July 11, 2011 - An amazing thing has happened while we weren't looking: progress is being made in the fight to mitigate climate change. Some of that progress has occurred in big steps, some in baby steps, but one thing is certain - all progress is important when it comes to saving our planet and providing future generations with a future. People the world over have become fed up, waiting for governments to take the lead, so they're steppin' out and steppin' up. Here's what I mean:

Let's start here in the US. I could scarcely believe my eyes when I read this story! Americans, if you can believe it, now derive 12% of their energy from renewable sources. You read that right: 12 percent of our energy now comes from sources such as wind, solar, geothermal, and biomass. Renewables have far surpassed nuclear, which stands at a measly two percent. While I harbor a few doubts on the subject of burning biomass, I'll set those to the side for the moment and just enjoy the good news.

That's not all. Waste Management (WM), the country's largest waste disposal company, has just added the 1000th truck to its fleet that is powered with liquefied natural gas (LNG). The real kicker is that the gas is produced by the decomposing organic waste in WM landfills. LNG pollutes 20% less than regular gasoline. While this transition cannot be viewed as a long-term solution to lowering greenhouse gas emissions, it at least indicates an awareness on the part of WM that emissions have to be reduced.

With regard to growing corn to make fuel, a significant majority of senators voted this week to end most ethanol subsidies. The savings are, uh, peanuts - $6 billion - but inasmuch as it was never a good idea in the first place, we would do well to stop subsidizing ethanol production when people the world over are starving.

Finally, it is at last becoming widely known that, in a survey conducted 2 1/2 years ago, 97% of American climatologists agreed that climate change is a human-induced phenomenon. It is inspiring to know that someone had brains enough to ask the people who know the most about climate, rather than physicists, astronomers, or economists. What can I say except - d'oh!
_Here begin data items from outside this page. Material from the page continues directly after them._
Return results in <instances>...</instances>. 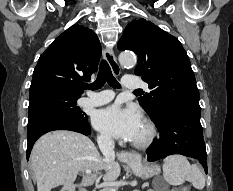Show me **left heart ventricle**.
Returning <instances> with one entry per match:
<instances>
[{
  "label": "left heart ventricle",
  "instance_id": "obj_1",
  "mask_svg": "<svg viewBox=\"0 0 233 191\" xmlns=\"http://www.w3.org/2000/svg\"><path fill=\"white\" fill-rule=\"evenodd\" d=\"M147 135V128L145 126V124L142 122L136 136L134 137V139L132 141H140L143 140Z\"/></svg>",
  "mask_w": 233,
  "mask_h": 191
}]
</instances>
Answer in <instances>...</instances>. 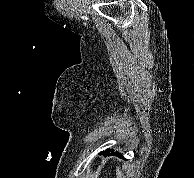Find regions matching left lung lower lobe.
<instances>
[{
    "instance_id": "0a47b994",
    "label": "left lung lower lobe",
    "mask_w": 194,
    "mask_h": 178,
    "mask_svg": "<svg viewBox=\"0 0 194 178\" xmlns=\"http://www.w3.org/2000/svg\"><path fill=\"white\" fill-rule=\"evenodd\" d=\"M101 154H104L105 156L106 155H119V156H122L121 154H119L118 152H114L113 149H107L105 151H103Z\"/></svg>"
}]
</instances>
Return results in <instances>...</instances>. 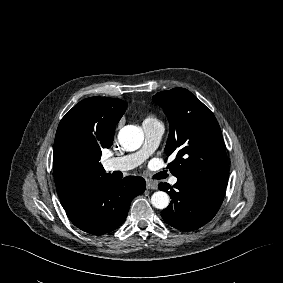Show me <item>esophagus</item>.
<instances>
[{
  "label": "esophagus",
  "mask_w": 283,
  "mask_h": 283,
  "mask_svg": "<svg viewBox=\"0 0 283 283\" xmlns=\"http://www.w3.org/2000/svg\"><path fill=\"white\" fill-rule=\"evenodd\" d=\"M146 188L149 189V190H155V189H157V183L154 182V181L147 180Z\"/></svg>",
  "instance_id": "1"
}]
</instances>
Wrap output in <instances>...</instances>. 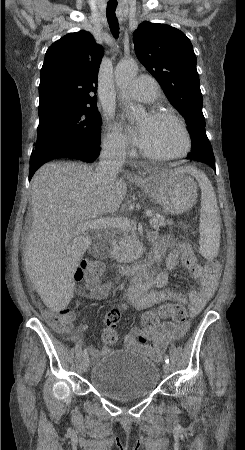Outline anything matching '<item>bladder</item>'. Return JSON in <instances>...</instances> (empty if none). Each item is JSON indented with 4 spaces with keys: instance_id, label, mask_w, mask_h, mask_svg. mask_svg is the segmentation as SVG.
<instances>
[{
    "instance_id": "bladder-1",
    "label": "bladder",
    "mask_w": 245,
    "mask_h": 450,
    "mask_svg": "<svg viewBox=\"0 0 245 450\" xmlns=\"http://www.w3.org/2000/svg\"><path fill=\"white\" fill-rule=\"evenodd\" d=\"M160 377V368L146 355L123 348L94 362L89 383L107 398L126 401L153 392Z\"/></svg>"
}]
</instances>
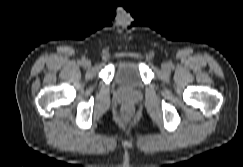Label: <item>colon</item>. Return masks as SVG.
Masks as SVG:
<instances>
[{
  "mask_svg": "<svg viewBox=\"0 0 243 167\" xmlns=\"http://www.w3.org/2000/svg\"><path fill=\"white\" fill-rule=\"evenodd\" d=\"M122 118L125 122H128L130 121L131 119V116H132V109L129 108V107H125L123 110H122Z\"/></svg>",
  "mask_w": 243,
  "mask_h": 167,
  "instance_id": "1",
  "label": "colon"
}]
</instances>
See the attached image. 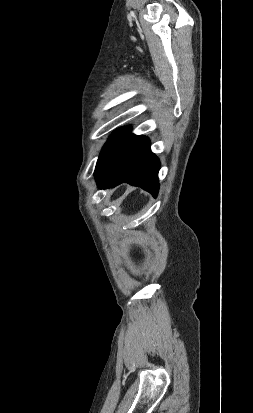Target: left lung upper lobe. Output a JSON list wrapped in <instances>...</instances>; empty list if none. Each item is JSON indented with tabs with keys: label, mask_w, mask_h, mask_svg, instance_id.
Wrapping results in <instances>:
<instances>
[{
	"label": "left lung upper lobe",
	"mask_w": 253,
	"mask_h": 413,
	"mask_svg": "<svg viewBox=\"0 0 253 413\" xmlns=\"http://www.w3.org/2000/svg\"><path fill=\"white\" fill-rule=\"evenodd\" d=\"M129 128H120L113 132L107 143L104 145L102 152L96 164L95 174L102 168V166L108 161V159L115 153V151L121 146V144L130 135Z\"/></svg>",
	"instance_id": "obj_1"
}]
</instances>
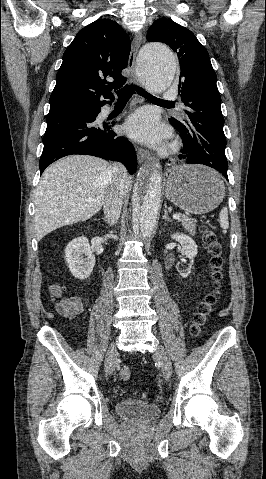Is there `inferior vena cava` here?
<instances>
[{"instance_id":"inferior-vena-cava-1","label":"inferior vena cava","mask_w":266,"mask_h":479,"mask_svg":"<svg viewBox=\"0 0 266 479\" xmlns=\"http://www.w3.org/2000/svg\"><path fill=\"white\" fill-rule=\"evenodd\" d=\"M111 181L104 201V214L107 221L114 225L121 213L123 198L126 194V184L129 178L127 170L121 164L111 166Z\"/></svg>"}]
</instances>
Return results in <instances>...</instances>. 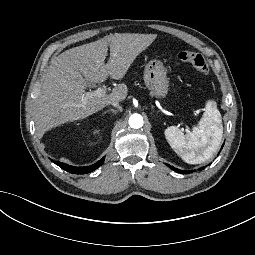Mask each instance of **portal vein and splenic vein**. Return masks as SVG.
Listing matches in <instances>:
<instances>
[{
	"label": "portal vein and splenic vein",
	"mask_w": 255,
	"mask_h": 255,
	"mask_svg": "<svg viewBox=\"0 0 255 255\" xmlns=\"http://www.w3.org/2000/svg\"><path fill=\"white\" fill-rule=\"evenodd\" d=\"M106 94V89L104 87H99L97 90L92 92L85 93L84 99L92 98V97H104Z\"/></svg>",
	"instance_id": "1"
}]
</instances>
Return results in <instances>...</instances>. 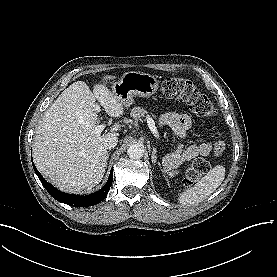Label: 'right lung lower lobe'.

Overseas, Africans have decided they've had enough of corporate and governmental exploitation. Desertification of the lands to the south of the Sahara Desert has advanced at such an alarming rate that the countries most affected have joined forces in an effort to halt and repair the damage. Enormous in its conception, but relatively easy and inexpensive to implement, sub-Saharan Africans are in the process of planting a "wall" of trees. Extending from Senegal to Djibouti, the Great Green Wall will cross the entire continent, passing through Mauritania, Mali, Burkina Faso, Niger, Nigeria, Chad, Sudan, Eritrea, and Ethiopia.

At the same time, the women of sub-Saharan Africa have taken food security into their own hands. Appalled by the effects of decades of chemical application on soil fertility and food production, they have made the decision that employing agro-ecology will provide them and their families with a better future. Agro-ecology incorporates any one of a number of organic, sustainable approaches to farming.

Wouldn't you know that McDonald's would have the final word? Vegetable oil, long known as biodiesel, is being recycled by the corporate giant as truck fuel in - of all places - the United Arab Emirates. First used to cook french fries, it is then used to power their entire UAE truck fleet. C'mon, McDonald's - bring it on home!